Your objective: Lines from the material below that hold the string "sign" are what is needed; copy each of them.

*** Opening of Recorded information ***

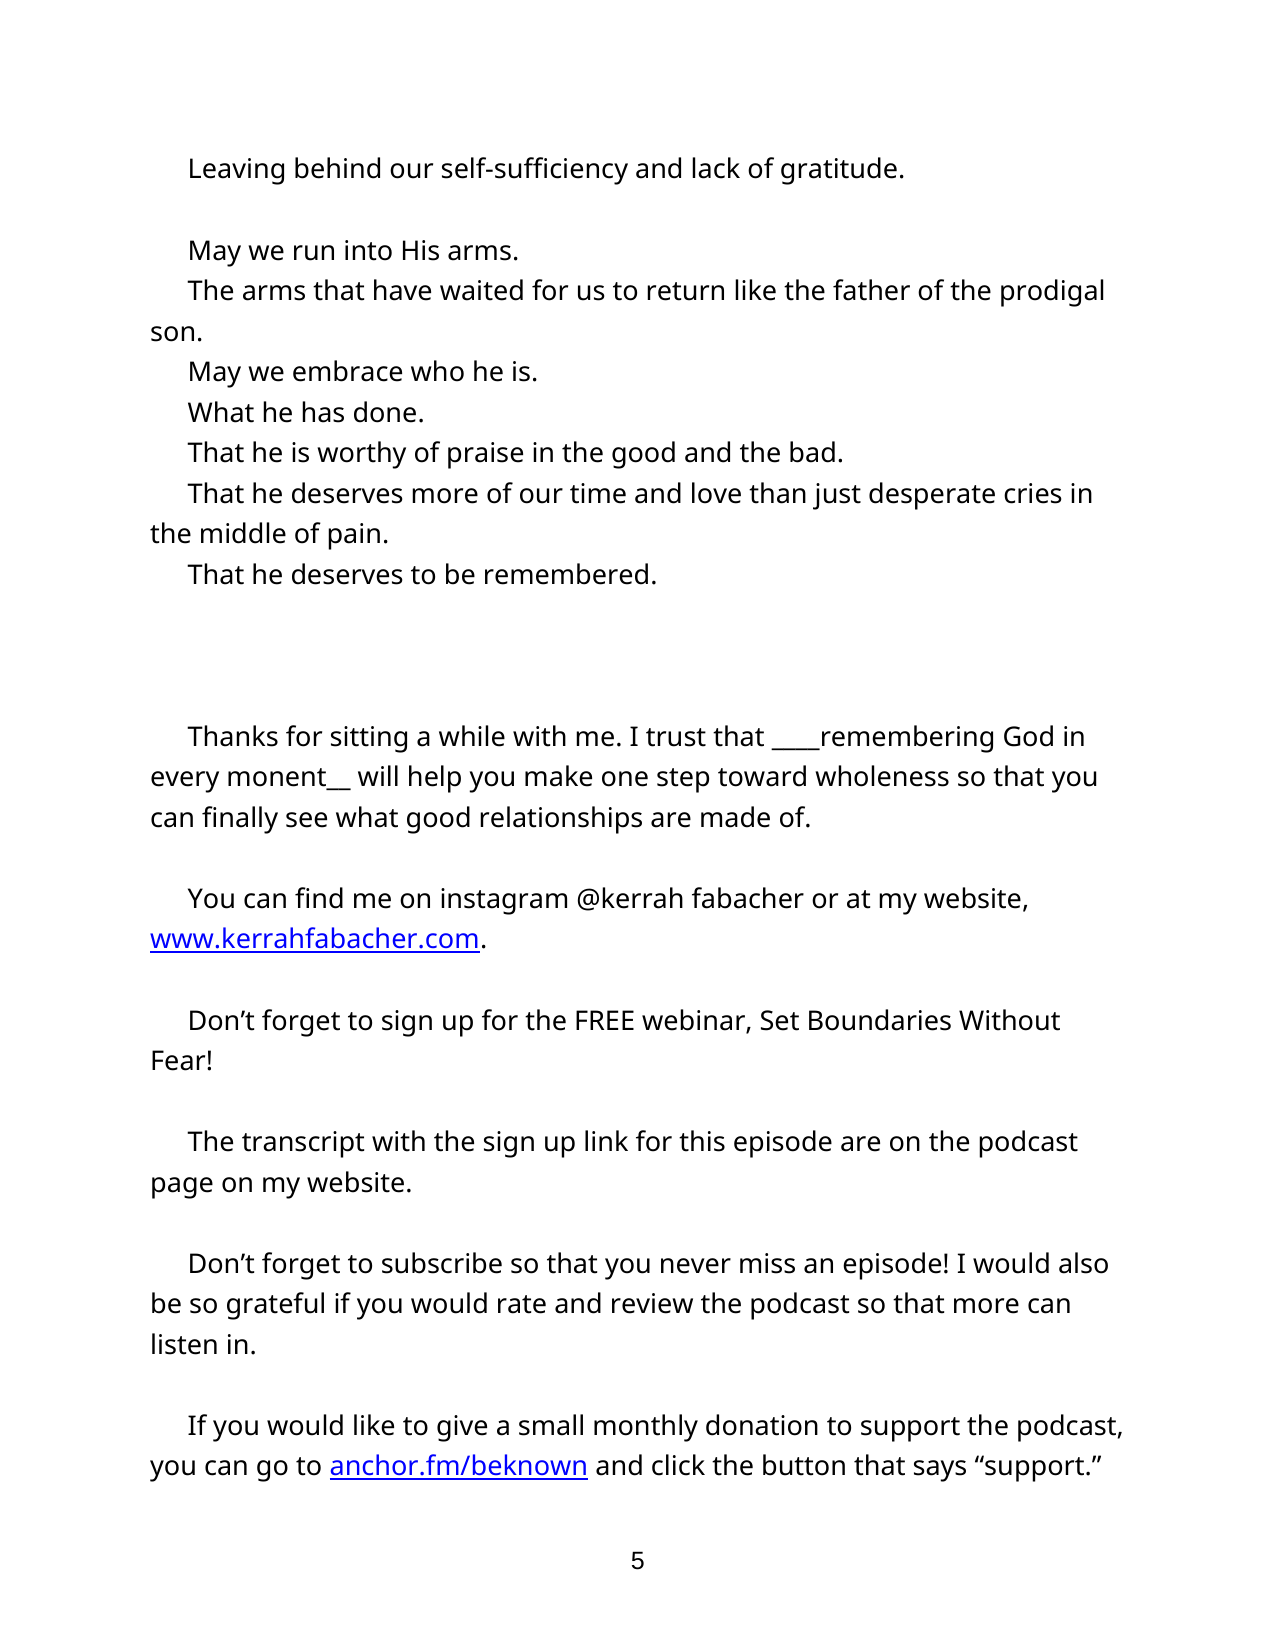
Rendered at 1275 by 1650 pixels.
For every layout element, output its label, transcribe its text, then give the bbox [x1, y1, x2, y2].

text Leaving behind our self-sufficiency and lack of gratitude. [150, 150, 1125, 187]
text The arms that have waited for us to return like the father of the prodigal son. [150, 272, 1125, 349]
text The transcript with the sign up link for this episode are on the podcast page on my website. [150, 1122, 1125, 1200]
text Don’t forget to subscribe so that you never miss an episode! I would also be so grateful if you would rate and review the podcast so that more can listen in. [150, 1244, 1125, 1362]
text That he deserves to be remembered. [150, 555, 1125, 592]
text That he deserves more of our time and love than just desperate cries in the middle of pain. [150, 474, 1125, 552]
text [150, 1406, 1125, 1483]
text Don’t forget to sign up for the FREE webinar, Set Boundaries Without Fear! [150, 1001, 1125, 1078]
text Thanks for sitting a while with me. I trust that ____remembering God in every monent__ will help you make one step toward wholeness so that you can finally see what good relationships are made of. [150, 717, 1125, 835]
text May we embrace who he is. [150, 353, 1125, 389]
text May we run into His arms. [150, 231, 1125, 268]
text What he has done. [150, 393, 1125, 430]
text That he is worthy of praise in the good and the bad. [150, 434, 1125, 471]
text You can find me on instagram @kerrah fabacher or at my website, www.kerrahfabacher.com. [150, 879, 1125, 957]
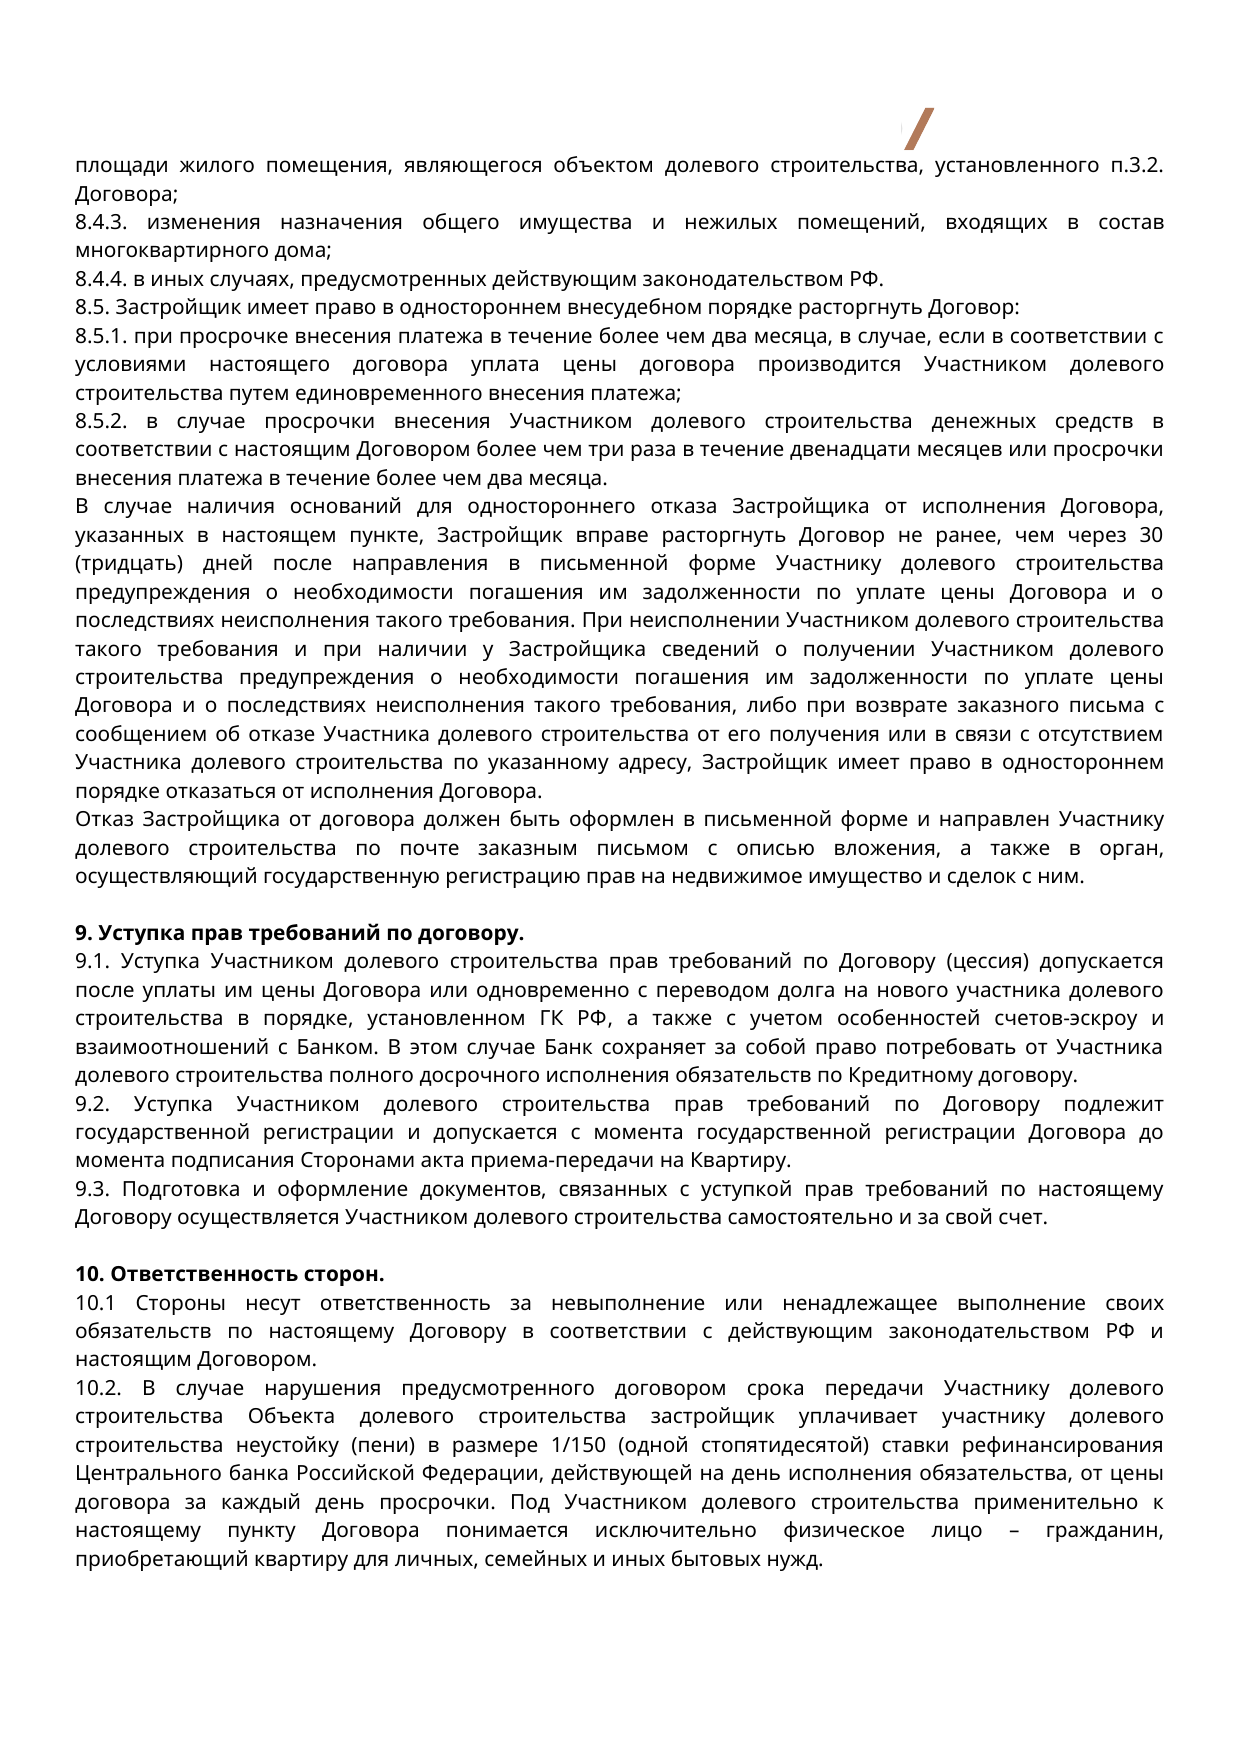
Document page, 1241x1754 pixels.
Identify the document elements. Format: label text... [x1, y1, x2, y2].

picture [901, 106, 935, 151]
text 9.2. Уступка Участником долевого строительства прав требований по Договору подлежит государственной регистрации и допускается с момента государственной регистрации Договора до момента подписания Сторонами акта приема-передачи на Квартиру. [75, 1089, 1165, 1174]
text 9.1. Уступка Участником долевого строительства прав требований по Договору (цессия) допускается после уплаты им цены Договора или одновременно с переводом долга на нового участника долевого строительства в порядке, установленном ГК РФ, а также с учетом особенностей счетов-эскроу и взаимоотношений с Банком. В этом случае Банк сохраняет за собой право потребовать от Участника долевого строительства полного досрочного исполнения обязательств по Кредитному договору. [75, 946, 1165, 1089]
text В случае наличия оснований для одностороннего отказа Застройщика от исполнения Договора, указанных в настоящем пункте, Застройщик вправе расторгнуть Договор не ранее, чем через 30 (тридцать) дней после направления в письменной форме Участнику долевого строительства предупреждения о необходимости погашения им задолженности по уплате цены Договора и о последствиях неисполнения такого требования. При неисполнении Участником долевого строительства такого требования и при наличии у Застройщика сведений о получении Участником долевого строительства предупреждения о необходимости погашения им задолженности по уплате цены Договора и о последствиях неисполнения такого требования, либо при возврате заказного письма с сообщением об отказе Участника долевого строительства от его получения или в связи с отсутствием Участника долевого строительства по указанному адресу, Застройщик имеет право в одностороннем порядке отказаться от исполнения Договора. [75, 491, 1165, 804]
text 8.5.2. в случае просрочки внесения Участником долевого строительства денежных средств в соответствии с настоящим Договором более чем три раза в течение двенадцати месяцев или просрочки внесения платежа в течение более чем два месяца. [75, 406, 1165, 491]
text 9. Уступка прав требований по договору. [75, 918, 1165, 946]
text 8.5.1. при просрочке внесения платежа в течение более чем два месяца, в случае, если в соответствии с условиями настоящего договора уплата цены договора производится Участником долевого строительства путем единовременного внесения платежа; [75, 321, 1165, 406]
text 10.1 Стороны несут ответственность за невыполнение или ненадлежащее выполнение своих обязательств по настоящему Договору в соответствии с действующим законодательством РФ и настоящим Договором. [75, 1288, 1165, 1373]
text 10.2. В случае нарушения предусмотренного договором срока передачи Участнику долевого строительства Объекта долевого строительства застройщик уплачивает участнику долевого строительства неустойку (пени) в размере 1/150 (одной стопятидесятой) ставки рефинансирования Центрального банка Российской Федерации, действующей на день исполнения обязательства, от цены договора за каждый день просрочки. Под Участником долевого строительства применительно к настоящему пункту Договора понимается исключительно физическое лицо – гражданин, приобретающий квартиру для личных, семейных и иных бытовых нужд. [75, 1373, 1165, 1572]
text 10. Ответственность сторон. [75, 1259, 1165, 1288]
text Отказ Застройщика от договора должен быть оформлен в письменной форме и направлен Участнику долевого строительства по почте заказным письмом с описью вложения, а также в орган, осуществляющий государственную регистрацию прав на недвижимое имущество и сделок с ним. [75, 804, 1165, 889]
text 8.4.3. изменения назначения общего имущества и нежилых помещений, входящих в состав многоквартирного дома; [75, 207, 1165, 264]
text 8.5. Застройщик имеет право в одностороннем внесудебном порядке расторгнуть Договор: [75, 292, 1165, 321]
text 9.3. Подготовка и оформление документов, связанных с уступкой прав требований по настоящему Договору осуществляется Участником долевого строительства самостоятельно и за свой счет. [75, 1174, 1165, 1231]
text 8.4.4. в иных случаях, предусмотренных действующим законодательством РФ. [75, 264, 1165, 292]
text 8.4.2. существенного изменения проектной документации строящегося жилого дома, в состав которого входит объект долевого строительства, в том числе превышения допустимого изменения общей площади жилого помещения, являющегося объектом долевого строительства, установленного п.3.2. Договора; [75, 150, 1165, 207]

*** Close of Recorded information ***

Result for this exercise:
text The transcript with the sign up link for this episode are on the podcast page on my website. [150, 1122, 1125, 1200]
text Don’t forget to sign up for the FREE webinar, Set Boundaries Without Fear! [150, 1001, 1125, 1078]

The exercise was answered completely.